Could you please explain the reason why this code is failing and how I could fix it? This is an example of an embarrassingly parallel loop with no data movement, the easiest thing possible in parallel programming:
function bigfunc(iterator)
localvar = 2.5
@everywhere function smallfunc(elm)
# hypothetical (expensive) operation with elm
# (in my code this is solving a linear system)
localvar * elm
end
pmap(smallfunc, iterator)
end
bigfunc(1:10)
ERROR: UndefVarError: localvar not defined
Nevermind, I had a typo in the code. But still I have a question, do we have to add a @everywhere in front of each variable used inside of smallfunc? Is this copying the object to other processes or just creating a reference? How expensive is this?
addprocs()
function bigfunc(iterator)
localvar = 2.5
smallfunc = function (elm)
# hypothetical (expensive) operation with elm
# (in my code this is solving a linear system)
localvar * elm
end
pmap(smallfunc, iterator)
end
bigfunc(1:10)
Note that if you do this, the data will be sent each time. To make this more efficient, you should use a CachingPool.
Example:
addprocs()
function bigfunc(iterator)
localvar = 2.5
smallfunc = function (elm)
# hypothetical (expensive) operation with elm
# (in my code this is solving a linear system)
localvar * elm
end
wp = CachingPool(workers())
pmap(wp,smallfunc, iterator)
end
bigfunc(1:10)
Note that this should become the default soon. Details:
Awesome @ChrisRackauckas, are anonymous functions equivalent to lambda expressions x -> 2x?
The trick is that anonymous functions capture the variables in this so called closure, right? Will the CachingPool be available in Julia v0.7 do you think?
mean the same thing, with the second being the multi-line version of the first (like the difference between f(x) = 2x vs function f(x); 2x; end, except with anonymous functions).
Yes, for sure. The question is if this will be done automatically or still be required by the user to do for performance. Looks like it will be the latter, but your code will still work.
This also runs fine for me, even though “smallfunc” isn’t anonymous:
julia> function bigfunc(iterator)
localvar = 2.5
function smallfunc(elm)
# hypothetical (expensive) operation with elm
# (in my code this is solving a linear system)
localvar * elm
end
pmap(smallfunc, iterator)
end
bigfunc (generic function with 1 method)
julia> bigfunc(1:10)
10-element Array{Float64,1}:
2.5
5.0
7.5
10.0
12.5
15.0
17.5
20.0
22.5
25.0
There is definitely lots to ask about the behavior of pmap, bellow are three working versions for which the runtime is approximately the same:
using BenchmarkTools
function bigfunc1(iterator, arg)
localvar = 2.5
smallfunc = function (elm)
localvar * elm + arg
end
wp = CachingPool(workers())
pmap(wp, smallfunc, iterator)
end
function bigfunc2(iterator, arg)
localvar = 2.5
smallfunc = function (elm)
localvar * elm + arg
end
pmap(smallfunc, iterator)
end
function bigfunc3(iterator, arg)
localvar = 2.5
function smallfunc(elm)
localvar * elm + arg
end
pmap(smallfunc, iterator)
end
@benchmark bigfunc1(1:1000, 1.)
@benchmark bigfunc2(1:1000, 1.)
@benchmark bigfunc3(1:1000, 1.)
If you can explain what is happening in each case, step by step, this would be very helpful to future readers. Right now I have little clue about what data is being copied or not.
I am trying to decide for one version of this pattern, but before I commit to one of them in my package, I was hoping for someone with more understanding of the internals to comment on the pros and cons.
How many workers do you have @Elrod? I am trying to setup a cluster to test the code, but didn’t have the time yet. My laptop only has 2 cores, so basically I cannot experience any speedup even if I use all of them (1 master + 1 worker).

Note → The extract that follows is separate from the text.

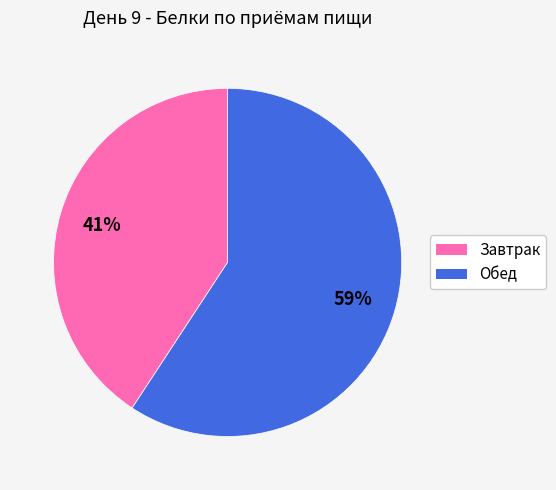

Approximately how many times larger is the value at Завтрак compared to Обед?

0.7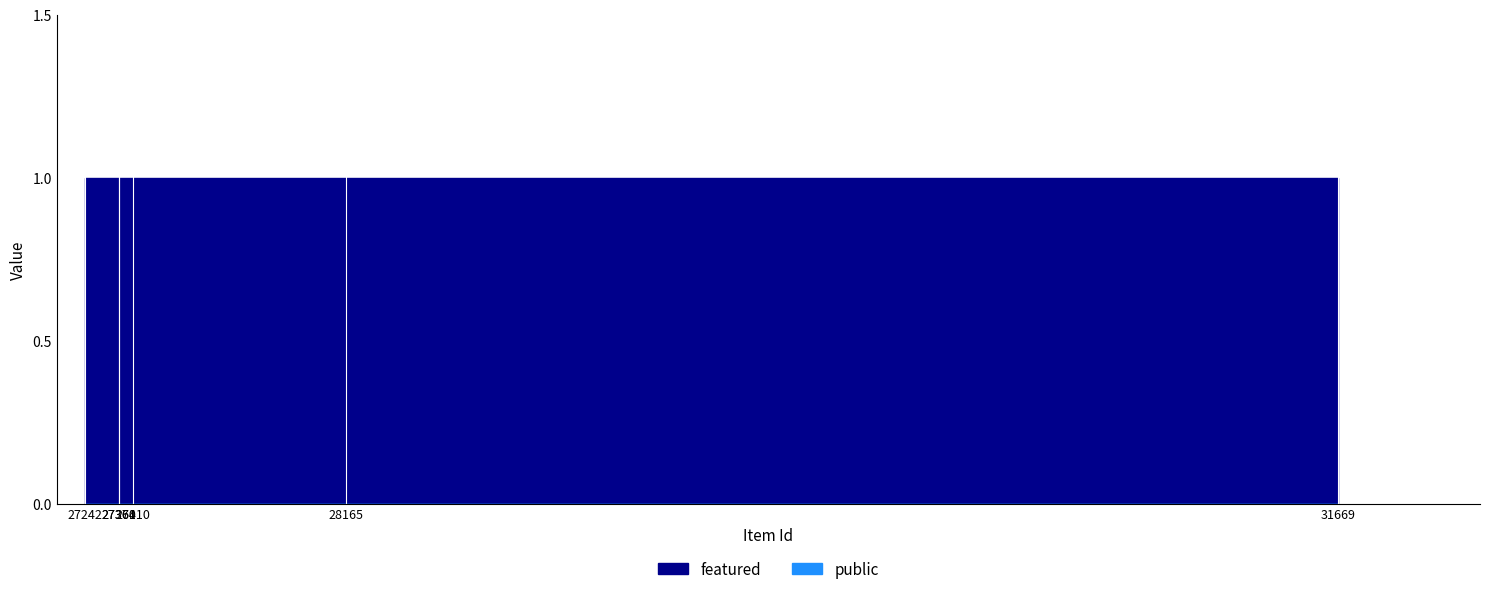

What is the sum of the public values at 27410 and 27361?

2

I am yet to see a case where the function is the expensive part and the speed up is great. I am setting up the cluster soon to try this parallel pattern on my package on very large domains.
Well multiprocessing does have quite an overhead. I use it all the time for Monte Carlo simulations where each trajectory takes minutes, and the speedup is almost exactly Nx for N the number of cores. When it’s smaller, you need to play around with the buffer_size. And yes, CachingPool makes it send the data in the anonymous function exactly once. If you’re enclosing a lot of variables this makes a huge difference. If you’re not enclosing a lot of data, then it doesn’t matter all that much.
One thing to keep in mind is that you may not be close to optimal, in which case you may want to overload processors. Here’s a quick explanation and example (from a long time ago, but it’s still read-worthy):
Thanks @ChrisRackauckas, the issue is that I don’t have any data to move around, that is what is bothering me the most. I am only passing the estimator object that has all the data in its internal state, but the loop is blind to these internal arrays.
I will come back with more concrete numbers after I get to the cluster.